Investors are clearly happy after Groupon's (GRPN) stock jumped nearly 13% after the board fired CEO Andrew Mason. Mason has been under pressure due to poor earnings and a falling stock price. Since its IPO, Groupon's stock is down more than 82%. Not quite the return shareholders were expecting.
So with Mason out, the market seems to believe Groupon has a fighting chance given the sharp rise up after the announcement. However, I honestly don't believe his firing changes anything. Groupon's business model is the problem, not Mason.
Groupon fails because the small businesses offering the discounts end up losing money. Not only will a business have to offer a steep discount for a product or service, but will also have to pay a high commission structure to Groupon, just for listing the deal.
The theory behind small businesses doing this is even though they would lose money on the coupons, they believe they can attract long-term customers.
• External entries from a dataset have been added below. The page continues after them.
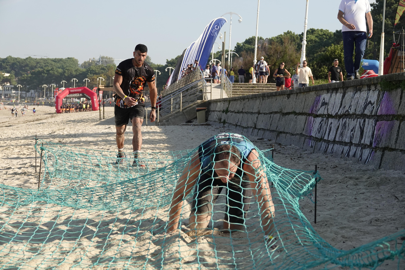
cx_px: 202
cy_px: 135
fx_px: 1203
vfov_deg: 12.8
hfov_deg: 19.1
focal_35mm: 107
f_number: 4
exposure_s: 1/1600
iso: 250
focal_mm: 39.42
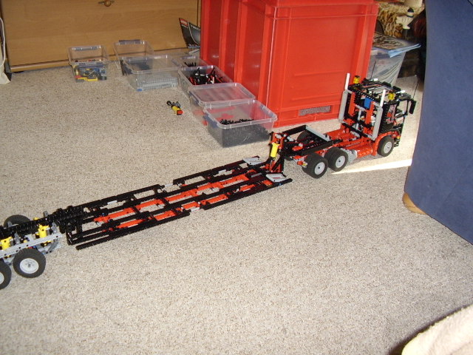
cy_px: 178
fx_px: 410
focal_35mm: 30
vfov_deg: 46.8
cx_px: 236
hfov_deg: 60.0
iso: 183
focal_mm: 5.8
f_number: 2.9
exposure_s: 1/30
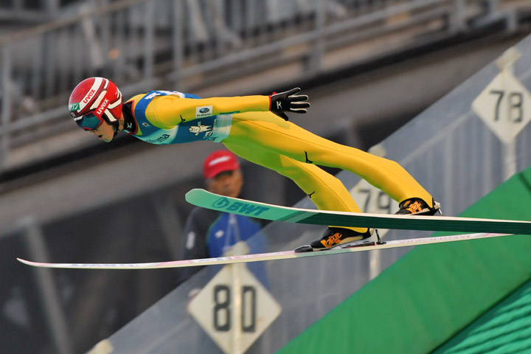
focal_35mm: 750
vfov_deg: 1.8
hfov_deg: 2.7
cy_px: 177
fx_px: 11062
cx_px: 266
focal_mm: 500
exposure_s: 1/1000
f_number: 4
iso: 640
Unfortunately, this theory is wrong. The businesses find customer volume falls off after the deals are done and they are not much better off than before they offered the coupon.
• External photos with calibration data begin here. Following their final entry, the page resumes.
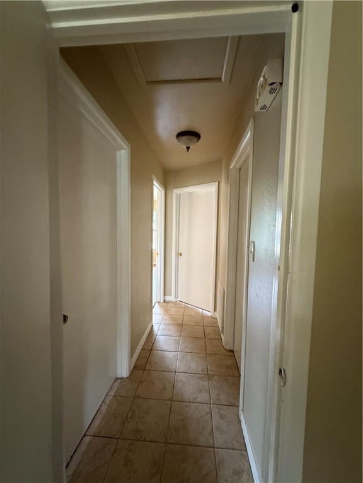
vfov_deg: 102.1
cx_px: 182
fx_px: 196
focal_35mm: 14
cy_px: 242
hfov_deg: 85.7
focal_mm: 2.22
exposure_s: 1/60
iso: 640
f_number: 2.2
Business owners have no incentive to list deals through Groupon. In fact, it would end up hurting the business by doing so. So why would a business owner renew a deal on Groupon?
The company's problem is not related to who is CEO, but is about the business model. In fact, the next CEO will run into the same issues that Mason had. Unless the new CEO can change the entire business model, it's very unlikely much can be done to turn the company around.
Even with Mason gone, investors should just stay away. This is a company which should have never gone public to begin with. Eventually the volume of coupons will drastically fall and no matter how big Groupon's sales force is, it won't be able to stop the bleeding when the coupon issuers do not benefit. Groupon's best option is to adapt to a stronger business model and not just focus on management change.